Foi publicado hoje (18) no Diário Oficial da Assembleia Legislativa do Estado do Rio de Janeiro (Alerj) o projeto de resolução que autoriza o processo por crime de responsabilidade contra o governador afastado Wilson Witzel.

Ontem (17), a comissão especial que analisa o pedido de impeachment de Witzel na Alerj aprovou, por 24 votos a 0, o parecer do relator, deputado Rodrigo Bacellar (SDD), pela continuidade do processo de afastamento.

Bacellar afirmou, em seu relatório, que há fortes indícios de que o governador afastado tenha cometido crime de responsabilidade por meio do recebimento de vantagens indevidas. Witzel é acusado de participação em um esquema de desvio de recursos públicos destinados ao combate à pandemia da covid-19 no estado do Rio de Janeiro. Ele foi afastado do cargo pelo Superior Tribunal de Justiça (STJ).

O texto segue agora para votação em plenário, onde pode receber emendas. A votação poderá levar mais de uma sessão.

Para ser aprovado, o texto precisará do quórum qualificado de dois terços dos 70 parlamentares, ou 47 deputados. Caso a decisão da Casa seja pela aceitação da denúncia, será formado um tribunal misto composto por deputados e desembargadores do Tribunal de Justiça do Estado (TJRJ).

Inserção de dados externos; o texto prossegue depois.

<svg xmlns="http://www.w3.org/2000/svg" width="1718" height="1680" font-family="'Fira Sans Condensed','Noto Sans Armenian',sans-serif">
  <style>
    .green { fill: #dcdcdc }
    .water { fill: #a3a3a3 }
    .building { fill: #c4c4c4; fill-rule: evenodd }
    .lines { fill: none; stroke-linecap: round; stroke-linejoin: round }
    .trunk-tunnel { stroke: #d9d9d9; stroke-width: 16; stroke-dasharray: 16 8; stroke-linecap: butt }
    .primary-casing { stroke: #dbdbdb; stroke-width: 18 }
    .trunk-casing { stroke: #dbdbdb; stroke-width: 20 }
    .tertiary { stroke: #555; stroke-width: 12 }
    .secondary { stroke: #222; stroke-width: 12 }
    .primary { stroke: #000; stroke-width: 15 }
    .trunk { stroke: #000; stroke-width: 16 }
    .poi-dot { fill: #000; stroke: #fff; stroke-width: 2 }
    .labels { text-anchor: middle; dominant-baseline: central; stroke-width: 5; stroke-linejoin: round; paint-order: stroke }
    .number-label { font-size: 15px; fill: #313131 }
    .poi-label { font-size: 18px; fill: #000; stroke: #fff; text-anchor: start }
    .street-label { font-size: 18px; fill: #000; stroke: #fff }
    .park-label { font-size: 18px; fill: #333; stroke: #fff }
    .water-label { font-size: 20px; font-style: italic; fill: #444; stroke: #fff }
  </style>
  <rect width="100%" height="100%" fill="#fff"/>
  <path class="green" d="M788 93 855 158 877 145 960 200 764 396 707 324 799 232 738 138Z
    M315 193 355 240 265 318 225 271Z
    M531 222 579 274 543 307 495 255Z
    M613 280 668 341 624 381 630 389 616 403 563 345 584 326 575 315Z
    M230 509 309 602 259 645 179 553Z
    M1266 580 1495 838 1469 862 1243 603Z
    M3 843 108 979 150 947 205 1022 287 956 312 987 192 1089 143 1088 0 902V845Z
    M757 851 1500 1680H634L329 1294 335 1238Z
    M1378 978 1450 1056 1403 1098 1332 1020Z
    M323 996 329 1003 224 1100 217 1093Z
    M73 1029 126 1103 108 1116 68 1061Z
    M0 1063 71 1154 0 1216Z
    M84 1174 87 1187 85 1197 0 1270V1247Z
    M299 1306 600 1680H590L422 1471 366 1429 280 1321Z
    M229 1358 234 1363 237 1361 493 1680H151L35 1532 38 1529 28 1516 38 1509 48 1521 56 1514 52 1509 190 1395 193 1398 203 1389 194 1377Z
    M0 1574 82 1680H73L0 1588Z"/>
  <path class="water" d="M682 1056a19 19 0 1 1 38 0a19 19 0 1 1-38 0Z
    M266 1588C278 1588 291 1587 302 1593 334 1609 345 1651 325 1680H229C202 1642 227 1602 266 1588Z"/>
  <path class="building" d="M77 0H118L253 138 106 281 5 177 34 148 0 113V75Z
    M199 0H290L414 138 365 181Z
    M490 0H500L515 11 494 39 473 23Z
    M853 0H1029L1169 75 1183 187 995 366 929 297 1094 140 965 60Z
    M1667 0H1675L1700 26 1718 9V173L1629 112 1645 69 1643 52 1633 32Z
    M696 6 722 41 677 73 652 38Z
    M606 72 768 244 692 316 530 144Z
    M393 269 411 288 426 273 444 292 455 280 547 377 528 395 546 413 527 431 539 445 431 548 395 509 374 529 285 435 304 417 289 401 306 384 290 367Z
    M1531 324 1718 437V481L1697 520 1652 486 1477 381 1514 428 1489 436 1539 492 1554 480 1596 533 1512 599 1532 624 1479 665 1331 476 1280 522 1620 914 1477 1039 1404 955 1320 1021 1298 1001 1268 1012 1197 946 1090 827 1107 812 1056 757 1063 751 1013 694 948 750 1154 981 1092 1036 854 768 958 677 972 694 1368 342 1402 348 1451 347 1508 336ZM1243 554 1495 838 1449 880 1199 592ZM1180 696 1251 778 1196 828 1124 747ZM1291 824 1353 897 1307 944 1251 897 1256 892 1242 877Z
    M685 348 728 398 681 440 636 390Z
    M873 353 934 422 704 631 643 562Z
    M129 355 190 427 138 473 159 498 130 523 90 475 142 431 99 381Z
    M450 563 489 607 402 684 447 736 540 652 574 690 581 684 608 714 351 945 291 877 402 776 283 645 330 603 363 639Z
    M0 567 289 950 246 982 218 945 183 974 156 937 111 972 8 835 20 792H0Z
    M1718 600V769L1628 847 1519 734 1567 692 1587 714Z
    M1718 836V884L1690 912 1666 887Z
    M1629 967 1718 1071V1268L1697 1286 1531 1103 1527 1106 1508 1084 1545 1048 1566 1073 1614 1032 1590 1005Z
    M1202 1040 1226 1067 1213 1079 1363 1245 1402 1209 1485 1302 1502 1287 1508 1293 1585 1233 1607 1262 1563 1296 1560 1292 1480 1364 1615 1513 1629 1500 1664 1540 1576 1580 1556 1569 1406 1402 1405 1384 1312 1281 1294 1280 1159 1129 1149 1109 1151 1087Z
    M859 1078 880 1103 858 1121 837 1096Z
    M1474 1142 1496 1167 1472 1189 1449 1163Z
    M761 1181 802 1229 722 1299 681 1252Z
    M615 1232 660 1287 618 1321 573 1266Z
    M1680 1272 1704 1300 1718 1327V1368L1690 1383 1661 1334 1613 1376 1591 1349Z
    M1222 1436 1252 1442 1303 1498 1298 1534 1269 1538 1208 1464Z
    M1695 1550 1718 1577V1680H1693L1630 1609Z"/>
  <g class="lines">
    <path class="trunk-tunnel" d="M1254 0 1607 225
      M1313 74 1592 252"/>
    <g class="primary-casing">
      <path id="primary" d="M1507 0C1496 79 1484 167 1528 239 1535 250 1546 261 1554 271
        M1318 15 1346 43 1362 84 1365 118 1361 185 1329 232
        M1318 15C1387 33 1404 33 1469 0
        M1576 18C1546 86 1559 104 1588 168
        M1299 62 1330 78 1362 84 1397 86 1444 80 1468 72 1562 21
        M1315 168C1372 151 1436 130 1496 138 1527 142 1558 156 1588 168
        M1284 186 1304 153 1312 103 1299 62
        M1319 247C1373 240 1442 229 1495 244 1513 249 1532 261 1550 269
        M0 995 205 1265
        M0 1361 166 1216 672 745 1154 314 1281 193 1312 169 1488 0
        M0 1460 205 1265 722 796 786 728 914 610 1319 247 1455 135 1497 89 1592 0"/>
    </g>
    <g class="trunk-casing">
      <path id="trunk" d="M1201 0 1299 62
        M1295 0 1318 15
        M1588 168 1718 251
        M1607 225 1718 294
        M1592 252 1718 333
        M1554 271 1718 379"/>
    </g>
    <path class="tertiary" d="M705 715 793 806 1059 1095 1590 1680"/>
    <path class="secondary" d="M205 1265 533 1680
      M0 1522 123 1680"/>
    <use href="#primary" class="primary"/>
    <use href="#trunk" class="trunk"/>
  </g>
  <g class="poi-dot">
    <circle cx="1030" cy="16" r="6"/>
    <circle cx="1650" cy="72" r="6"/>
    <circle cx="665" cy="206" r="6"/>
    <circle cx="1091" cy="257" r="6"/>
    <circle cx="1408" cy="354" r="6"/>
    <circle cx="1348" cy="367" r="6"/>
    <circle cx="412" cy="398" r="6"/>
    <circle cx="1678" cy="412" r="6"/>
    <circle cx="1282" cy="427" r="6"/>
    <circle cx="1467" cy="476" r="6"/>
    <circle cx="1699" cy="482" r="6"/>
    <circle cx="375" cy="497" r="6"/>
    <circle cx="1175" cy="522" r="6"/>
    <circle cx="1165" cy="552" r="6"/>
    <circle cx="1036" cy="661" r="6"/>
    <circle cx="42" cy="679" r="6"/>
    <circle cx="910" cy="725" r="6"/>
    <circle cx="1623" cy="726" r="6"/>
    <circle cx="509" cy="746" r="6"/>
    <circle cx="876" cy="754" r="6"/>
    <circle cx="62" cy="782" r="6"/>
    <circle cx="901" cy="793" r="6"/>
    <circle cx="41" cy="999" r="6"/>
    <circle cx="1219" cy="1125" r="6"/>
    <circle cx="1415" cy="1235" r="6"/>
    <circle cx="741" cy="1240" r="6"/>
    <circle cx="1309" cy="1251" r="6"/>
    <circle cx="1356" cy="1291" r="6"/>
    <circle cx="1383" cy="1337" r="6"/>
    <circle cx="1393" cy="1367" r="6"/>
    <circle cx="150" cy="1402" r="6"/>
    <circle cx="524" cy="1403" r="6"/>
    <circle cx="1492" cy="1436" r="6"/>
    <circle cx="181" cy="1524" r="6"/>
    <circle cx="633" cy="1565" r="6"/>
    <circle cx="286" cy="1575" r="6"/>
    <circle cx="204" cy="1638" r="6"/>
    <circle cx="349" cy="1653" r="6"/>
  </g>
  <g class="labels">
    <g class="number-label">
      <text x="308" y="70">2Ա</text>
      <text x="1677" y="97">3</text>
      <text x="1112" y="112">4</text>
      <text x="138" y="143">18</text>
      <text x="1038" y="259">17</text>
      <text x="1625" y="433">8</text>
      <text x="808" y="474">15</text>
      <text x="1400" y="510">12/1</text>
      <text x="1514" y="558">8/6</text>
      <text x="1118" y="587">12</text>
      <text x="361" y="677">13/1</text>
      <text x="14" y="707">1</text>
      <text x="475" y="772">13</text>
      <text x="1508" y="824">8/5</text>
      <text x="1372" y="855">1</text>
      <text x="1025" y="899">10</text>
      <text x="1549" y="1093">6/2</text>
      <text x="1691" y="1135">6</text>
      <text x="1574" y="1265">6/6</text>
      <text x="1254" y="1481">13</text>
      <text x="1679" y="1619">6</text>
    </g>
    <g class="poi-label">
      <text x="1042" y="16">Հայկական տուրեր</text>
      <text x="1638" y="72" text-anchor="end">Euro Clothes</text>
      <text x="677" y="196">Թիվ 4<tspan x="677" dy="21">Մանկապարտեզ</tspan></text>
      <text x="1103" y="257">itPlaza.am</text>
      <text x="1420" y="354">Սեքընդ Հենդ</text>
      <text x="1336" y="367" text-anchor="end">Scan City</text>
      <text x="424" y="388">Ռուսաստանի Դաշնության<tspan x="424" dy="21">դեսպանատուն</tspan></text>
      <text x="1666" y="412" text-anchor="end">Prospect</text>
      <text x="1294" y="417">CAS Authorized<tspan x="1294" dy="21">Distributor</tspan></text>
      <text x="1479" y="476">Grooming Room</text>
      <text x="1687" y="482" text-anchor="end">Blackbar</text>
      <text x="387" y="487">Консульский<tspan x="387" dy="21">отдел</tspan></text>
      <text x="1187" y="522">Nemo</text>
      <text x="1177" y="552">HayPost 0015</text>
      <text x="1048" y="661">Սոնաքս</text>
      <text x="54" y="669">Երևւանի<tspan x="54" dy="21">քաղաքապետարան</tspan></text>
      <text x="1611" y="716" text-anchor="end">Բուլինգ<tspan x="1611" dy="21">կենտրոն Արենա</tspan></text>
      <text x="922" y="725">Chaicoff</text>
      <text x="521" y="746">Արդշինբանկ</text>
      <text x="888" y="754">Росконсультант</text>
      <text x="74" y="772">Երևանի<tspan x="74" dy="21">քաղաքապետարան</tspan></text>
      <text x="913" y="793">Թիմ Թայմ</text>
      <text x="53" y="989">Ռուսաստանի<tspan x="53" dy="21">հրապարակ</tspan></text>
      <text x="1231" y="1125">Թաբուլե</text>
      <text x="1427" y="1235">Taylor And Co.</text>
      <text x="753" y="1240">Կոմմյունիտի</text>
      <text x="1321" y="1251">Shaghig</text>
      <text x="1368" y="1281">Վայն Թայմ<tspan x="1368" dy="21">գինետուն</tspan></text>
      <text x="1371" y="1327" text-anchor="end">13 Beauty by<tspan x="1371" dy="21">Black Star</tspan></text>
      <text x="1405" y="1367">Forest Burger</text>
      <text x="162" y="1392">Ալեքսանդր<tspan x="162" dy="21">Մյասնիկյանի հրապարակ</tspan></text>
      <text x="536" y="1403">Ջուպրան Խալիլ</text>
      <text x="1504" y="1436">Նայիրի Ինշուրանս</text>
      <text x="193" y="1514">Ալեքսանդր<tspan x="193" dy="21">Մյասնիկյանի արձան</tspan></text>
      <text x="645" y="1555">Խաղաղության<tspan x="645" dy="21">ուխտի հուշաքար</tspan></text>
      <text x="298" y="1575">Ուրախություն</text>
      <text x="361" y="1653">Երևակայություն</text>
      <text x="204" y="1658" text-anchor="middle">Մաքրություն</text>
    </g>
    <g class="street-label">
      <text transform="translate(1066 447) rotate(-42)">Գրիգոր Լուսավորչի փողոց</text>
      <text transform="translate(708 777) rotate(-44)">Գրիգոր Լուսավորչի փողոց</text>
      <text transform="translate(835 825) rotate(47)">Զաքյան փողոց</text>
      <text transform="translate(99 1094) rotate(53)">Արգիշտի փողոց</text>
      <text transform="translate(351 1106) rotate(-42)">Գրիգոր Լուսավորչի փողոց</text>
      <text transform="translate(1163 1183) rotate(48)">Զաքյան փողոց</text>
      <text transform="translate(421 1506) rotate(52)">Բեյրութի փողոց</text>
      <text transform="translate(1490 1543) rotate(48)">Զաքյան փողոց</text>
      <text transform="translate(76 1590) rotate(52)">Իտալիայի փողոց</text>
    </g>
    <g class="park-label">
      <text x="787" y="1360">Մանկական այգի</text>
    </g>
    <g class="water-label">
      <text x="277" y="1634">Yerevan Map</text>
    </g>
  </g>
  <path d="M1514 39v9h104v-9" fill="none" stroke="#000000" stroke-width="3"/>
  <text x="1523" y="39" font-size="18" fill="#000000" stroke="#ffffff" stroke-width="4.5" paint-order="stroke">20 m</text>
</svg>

Ontem (17), no Twitter, Witzel disse ter recebido “com respeito e tranquilidade” a decisão da comissão da Alerj. Ele informou que, além da defesa por escrito, antes da votação em plenário fará sua defesa presencial para demonstrar que não cometeu crime de responsabilidade. Ele também afirmou ter confiança em um julgamento justo.

“Combati o crime organizado e a corrupção, que tentou se instalar no meu governo. Eu determinei a investigação dos contratos da saúde e afastei os suspeitos. O linchamento político do qual tenho sido vítima deixará marcas profundas no Rio. Venho sendo acusado sem provas e sem direito à ampla defesa, inclusive no STJ. A minha luta é pela democracia, é para que um governador eleito pelo povo possa prosseguir e concluir o seu mandato”, escreveu na rede social.